Simulations of Low Power Switches in LC:PDMS Waveguides for Optofluidic Applications

Optofluidics is an emerging field in which photonics is combined with microfluidics to obtain inexpensive, flexible and reconfigurable devices for applications in many technological fields among which communications or biomedicals. An advantage of this approach compared to integrated electronic devices is a strong reduction of the power budget both in terms of energy dissipation and driving power. We present optical microchannels made of polydimethylsiloxane (PDMS) infiltrated with nematic liquid crystals (NLC) referred as LC:PDMS waveguides. An interesting feature of this optical channels is their polarization independence of light transmission at both visible and near infrared wavelengths. This solution allows the design and manufacture of switchable and tunable flexible devices by exploiting the electro-optical effects in LC. In this paper we also report the behavior of directional couplers based on LC:PDMS waveguides. The waveguides have a squared cross section of 2 µm x 2 µm. Oseen-Frank minimization of the free energy of the NLC within PDMS directional coupler was calculated using COMSOL Multiphysics, which provided the molecular orientation of the LC and the corresponding refractive index distribution inside the optical channels. This result has been implemented in BeamPROP, simulator of optical structures, to observe the directional couplers performance at the wavelength of 1550 nm. The LC has an extraordinary and ordinary refractive index respectively of 1.689 and 1.5, while the PDMS has a refractive index of 1.3997. From the simulations the ER, defined as the ratio between the power levels of outputs of the waveguides, was calculated. The ER varies as a function of the length and the gap of the directional couplers. [1] A. d’Alessandro, L. Martini, G. Gilardi, R. Beccherelli, and R. Asquini, “Polarization independent nematic liquid crystal waveguides for optofluidic applications,” IEEE Photonics Technology Letters, vol. 27, no. 16, pp. 1709-1712, 2015. [2] R. Asquini, L. Civita, L. Martini, A. d’Alessandro, “Design of Optical Directional Couplers Made of Polydimethysiloxane Liquid Crystal Channel Waveguides,” Mol. Cryst. Liq. Cryst, vol. 619, no. 1, pp. 12-18, 2015.

_ _ _

According to the passage on LC:PDMS waveguides, what is the refractive index of the PDMS?

* _Excerpted records_

_ _ _

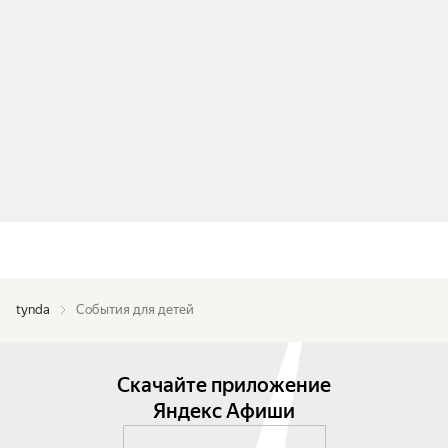
tynda
События для детей
Скачайте приложение
Яндекс Афиши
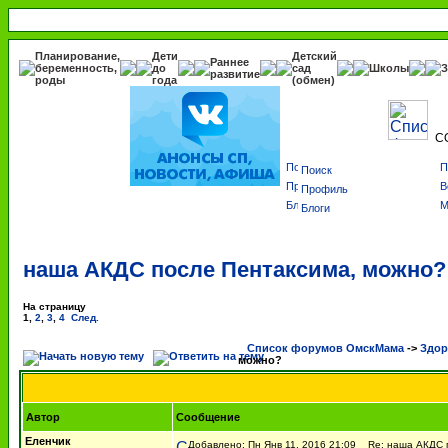
Планирование,
Дети
Детский
Раннее
беременность,
до
сад
Школы
З
развитие
роды
года
(обмен)
С
Поиск
Профиль
Блоги
наша АКДС после Пентаксима, можно?
На страницу
1
,
2
,
3
,
4
След.
Список форумов ОмскМама
->
Здор
можно?
Автор
Сообщение
Еленчик
Добавлено: Пн Янв 11, 2016 21:09
Re: наша АКДС п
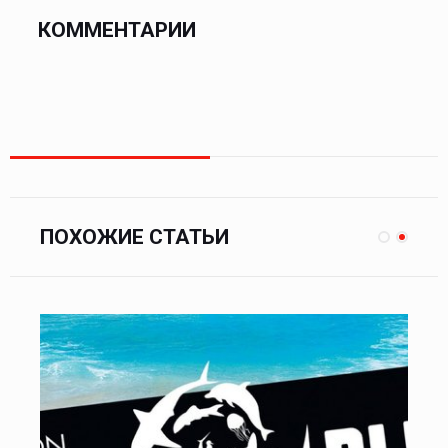
КОММЕНТАРИИ
ПОХОЖИЕ СТАТЬИ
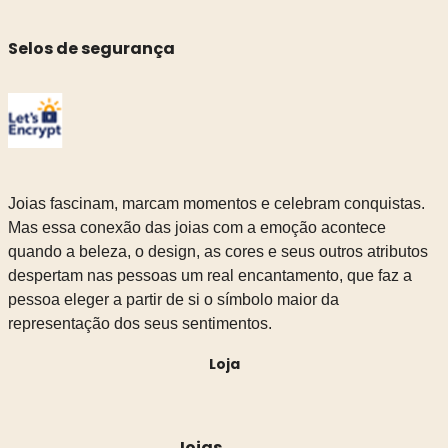
Selos de segurança
Joias fascinam, marcam momentos e celebram conquistas.
Mas essa conexão das joias com a emoção acontece
quando a beleza, o design, as cores e seus outros atributos
despertam nas pessoas um real encantamento, que faz a
pessoa eleger a partir de si o símbolo maior da
representação dos seus sentimentos.
Loja
Joias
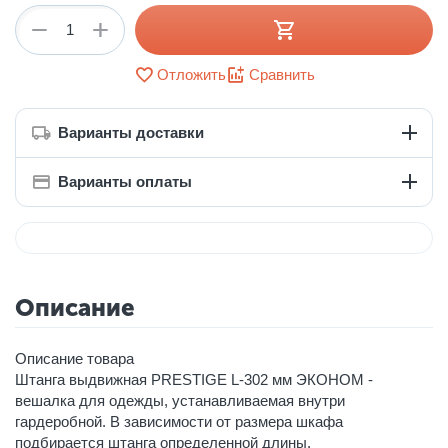
+
−
Отложить
Сравнить
Варианты доставки
Варианты оплаты
Описание
Описание товара
Штанга выдвижная PRESTIGE L-302 мм ЭКОНОМ -
вешалка для одежды, устанавливаемая внутри
гардеробной. В зависимости от размера шкафа
подбирается штанга определенной длины.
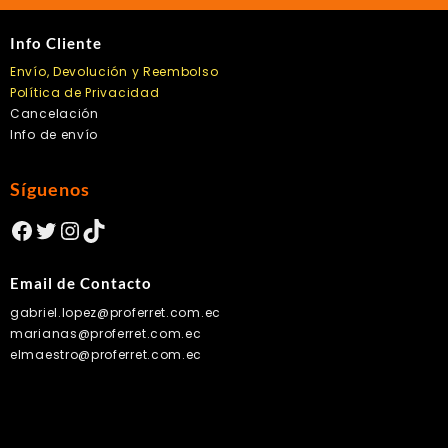
Info Cliente
Envío, Devolución y Reembolso
Política de Privacidad
Cancelación
Info de envío
Síguenos
Facebook
Twitter
Instagram
TikTok
Email de Contacto
gabriel.lopez@proferret.com.ec
marianas@proferret.com.ec
elmaestro@proferret.com.ec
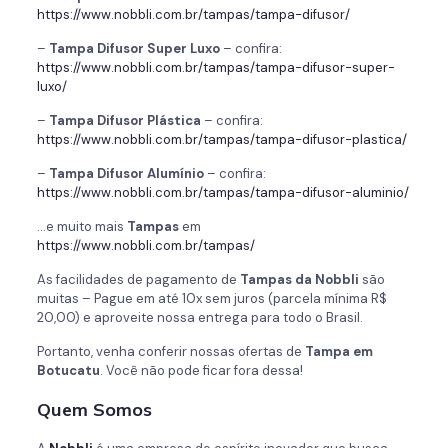
https://www.nobbli.com.br/tampas/tampa-difusor/
–
Tampa Difusor Super Luxo
– confira:
https://www.nobbli.com.br/tampas/tampa-difusor-super-
luxo/
–
Tampa Difusor Plástica
– confira:
https://www.nobbli.com.br/tampas/tampa-difusor-plastica/
–
Tampa Difusor Alumínio
– confira:
https://www.nobbli.com.br/tampas/tampa-difusor-aluminio/
…e muito mais
Tampas
em
https://www.nobbli.com.br/tampas/
As facilidades de pagamento de
Tampas da
Nobbli
são
muitas – Pague em até 10x sem juros (parcela mínima R$
20,00) e aproveite nossa entrega para todo o Brasil.
Portanto, venha conferir nossas ofertas de
Tampa em
Botucatu
. Você não pode ficar fora dessa!
Quem Somos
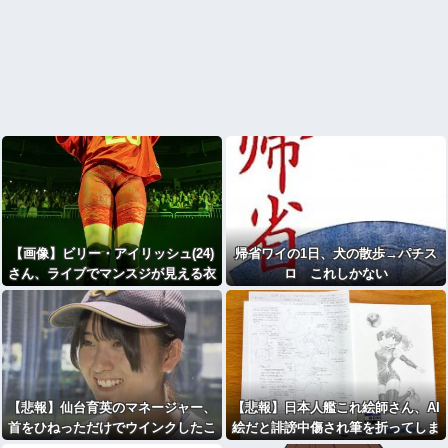
【画像】ビリー・アイリッシュ(24)
帰省ワイの1日、犬の散歩→パチス
さん、ライブでマンスジが見える衣
ロ これしかない
装を着て炎上
【悲報】仙台育英のマネージャー、
【悲報】日本人艦これ絵師さん、AI
首をひねっただけでウインクしたこ
絵だと誹謗中傷され筆を折ってしま
とにされてしまうｗｗｗ
う・・・・・・・・・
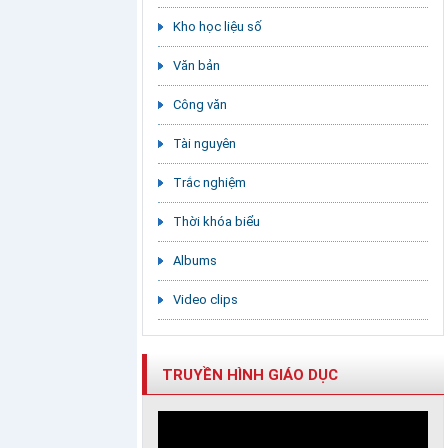
Kho học liệu số
Văn bản
Công văn
Tài nguyên
Trắc nghiệm
Thời khóa biểu
Albums
Video clips
TRUYỀN HÌNH GIÁO DỤC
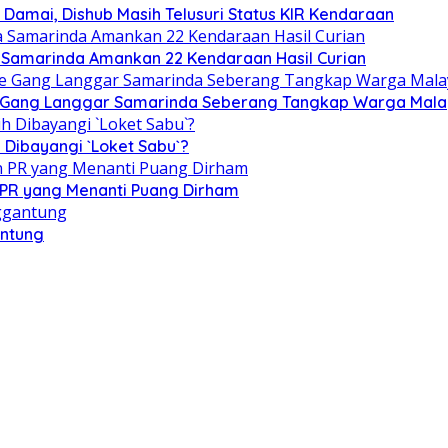
Damai, Dishub Masih Telusuri Status KIR Kendaraan
 Samarinda Amankan 22 Kendaraan Hasil Curian
 ke Gang Langgar Samarinda Seberang Tangkap Warga Mala
 Dibayangi `Loket Sabu`?
n PR yang Menanti Puang Dirham
antung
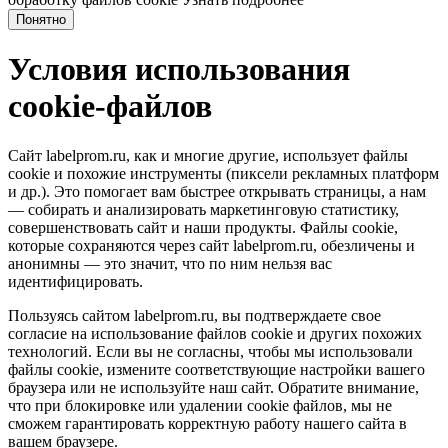
Понятно
Условия использования
cookie-файлов
Сайт labelprom.ru, как и многие другие, использует файлы
cookie и похожие инструменты (пиксели рекламных платформ
и др.). Это помогает вам быстрее открывать страницы, а нам
— собирать и анализировать маркетинговую статистику,
совершенствовать сайт и наши продукты. Файлы сookie,
которые сохраняются через сайт labelprom.ru, обезличены и
анонимны — это значит, что по ним нельзя вас
идентифицировать.
Пользуясь сайтом labelprom.ru, вы подтверждаете свое
согласие на использование файлов cookie и других похожих
технологий. Если вы не согласны, чтобы мы использовали
файлы cookie, измените соответствующие настройки вашего
браузера или не используйте наш сайт. Обратите внимание,
что при блокировке или удалении cookie файлов, мы не
сможем гарантировать корректную работу нашего сайта в
вашем браузере.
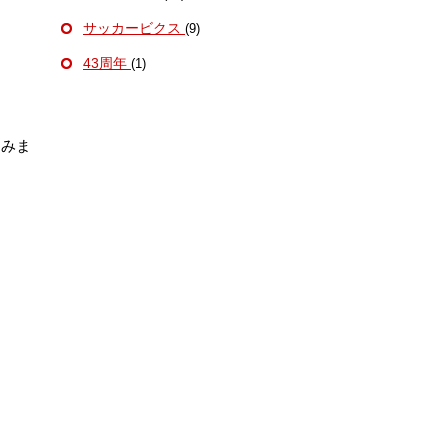
サッカービクス
(9)
43周年
(1)
てみま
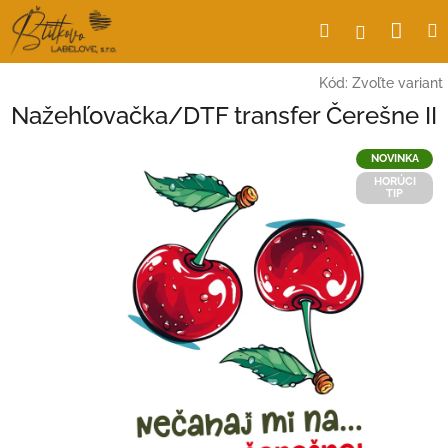
Prejsť
Nák
Hľadať
Prihlásen
na
obsah
koší
Kód:
Zvoľte variant
Nažehľovačka/DTF transfer Čerešne II
NOVINKA
HORÚCI
TIP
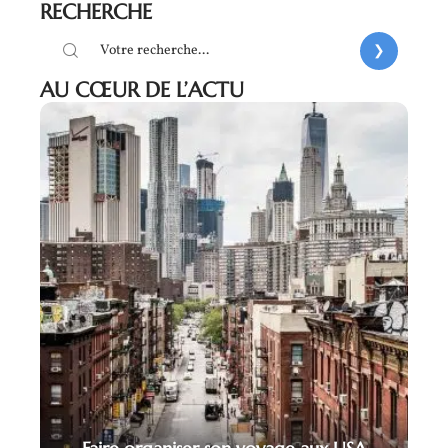
RECHERCHE
AU CŒUR DE L’ACTU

_ _ _

* _Answer section_
1.3997